A garota olhou para a amada, ela continuava linda, novamente seus olhos se envolveram em lagrimas.
" Muitas vezes somo egoísta e não percebemos, eu fui egoísta a fazendo sofrer ao meu lado, e insensível ao me deixar ser vista com outro por alguém que eu sabia que me amava. Peço que me perdoe por tanto sofrimento"

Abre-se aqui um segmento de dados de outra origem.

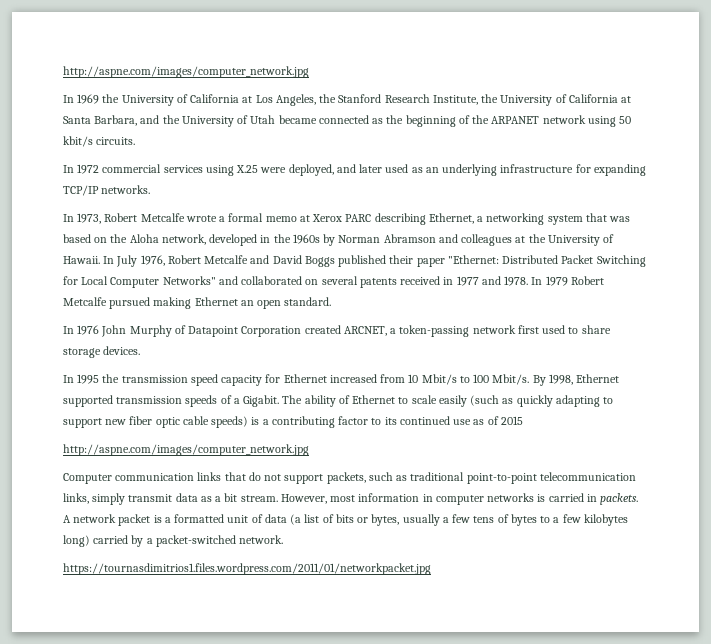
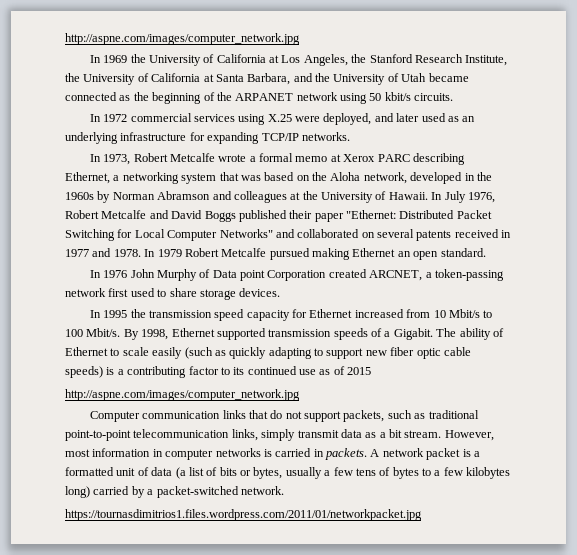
[188,326,239,337] Datapoint -> [212,270,266,281] Data point

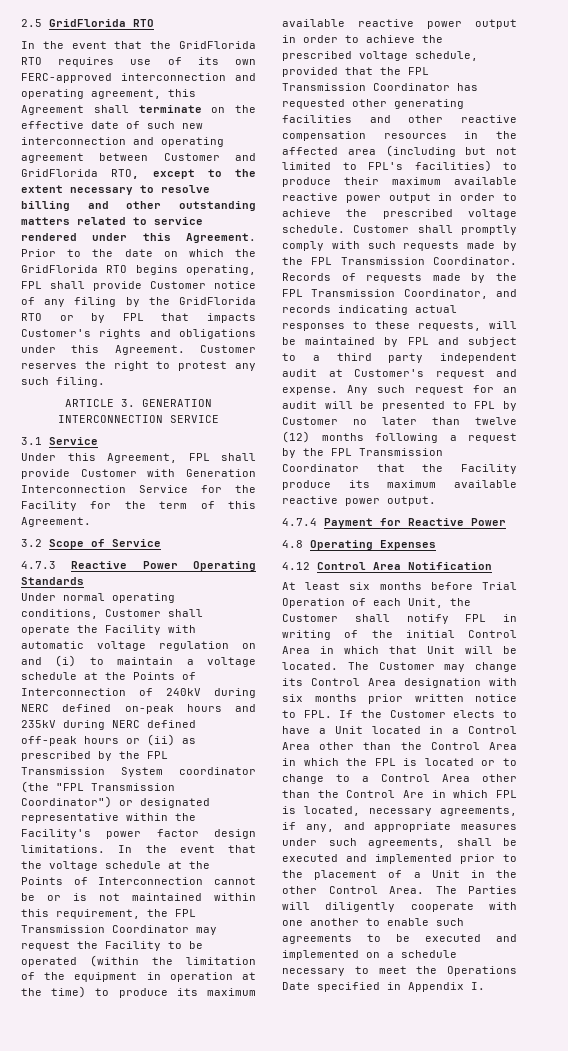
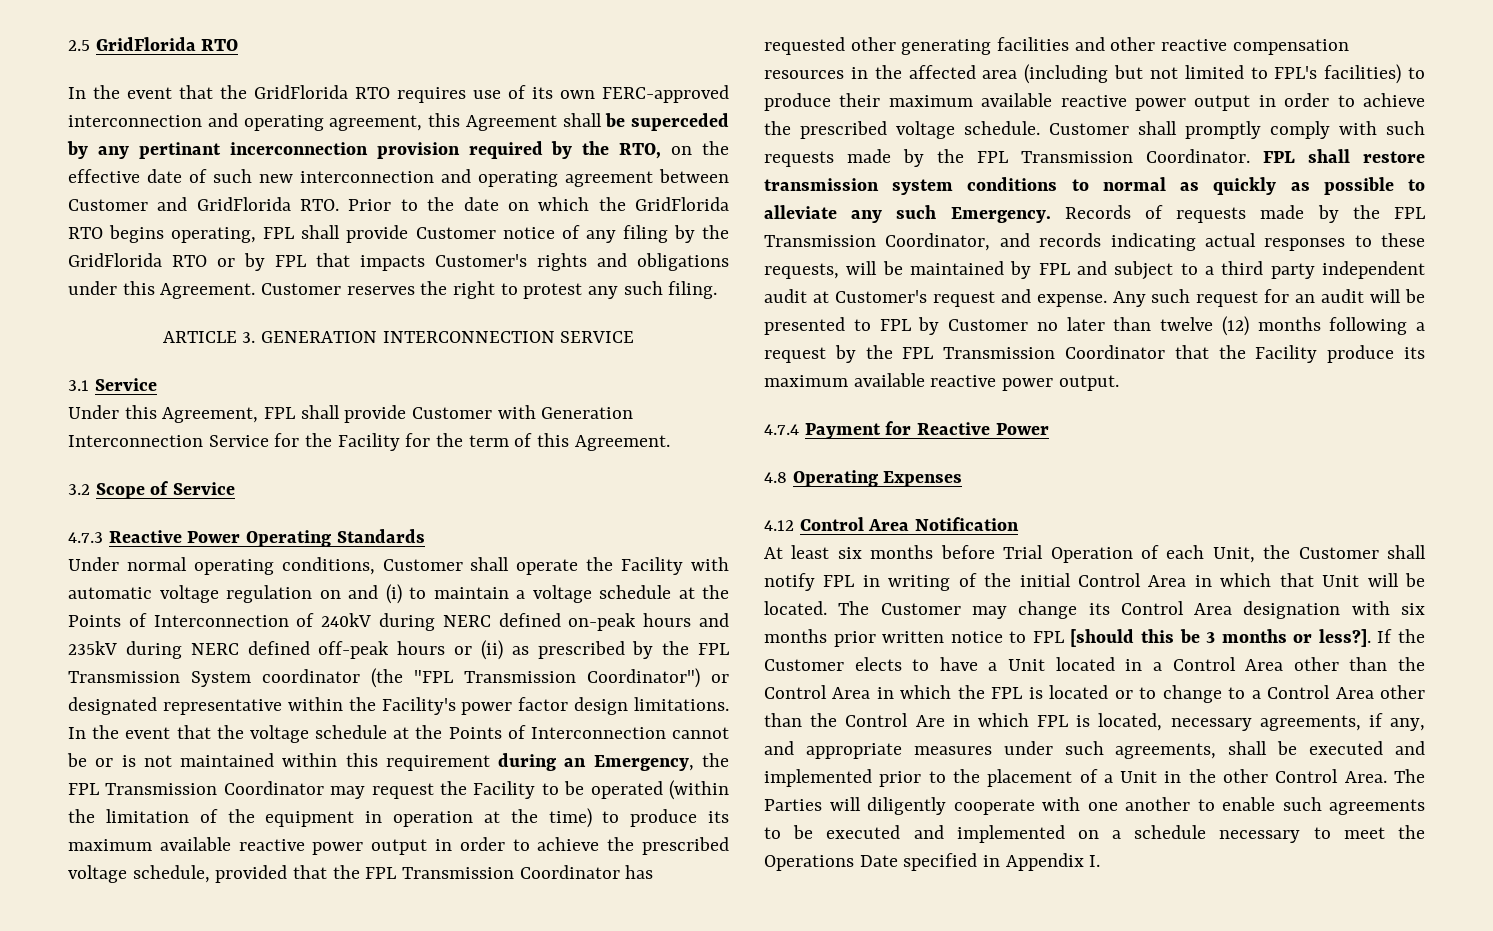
[138,105,202,113] terminate -> [605,113,729,131] [67,141,662,159] be superceded by any pertinant incerconnection provision required by the RTO,
[111,169,256,179] [21,185,210,195] [21,201,256,211] [21,217,203,225] [21,233,256,243] RTO, except to the extent necessary to resolve billing and other outstanding matters related to service rendered under this Agreement. -> [300,199,340,211] RTO.
[56,909,140,919] requirement, -> [385,753,694,771] requirement during an Emergency,
(517, 261) none -> [1263,149,1425,163] [764,177,1425,195] [764,205,1051,223] FPL shall restore transmission system conditions to normal as quickly as possible to alleviate any such Emergency.
[303,710,332,718] FPL. -> [1032,629,1371,647] FPL [should this be 3 months or less?].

Desta vez quem tinha os olhos marejados era ela, Mary não respondeu, apenas levantou-se e abraçou apertadamente a amada. Quando separadas ambas sorriam, e a garota beijou delicadamente os lábios da amiga, uma amostra de carinho antes de nossa amiga cair ao chão desacordada.
A ajuda não demorou a chegar. A garota não saíra do lado da amiga em hora alguma.
Na casa, agora silenciosa, uma pequena possa de um liquido branco estava sobre o chão, e, ao centro dessa possa, podia-se ver um pequeno ponto negro se dissolvendo, uma esfera negra se perdendo, era o fim tão esperado, fora um fim inesperado.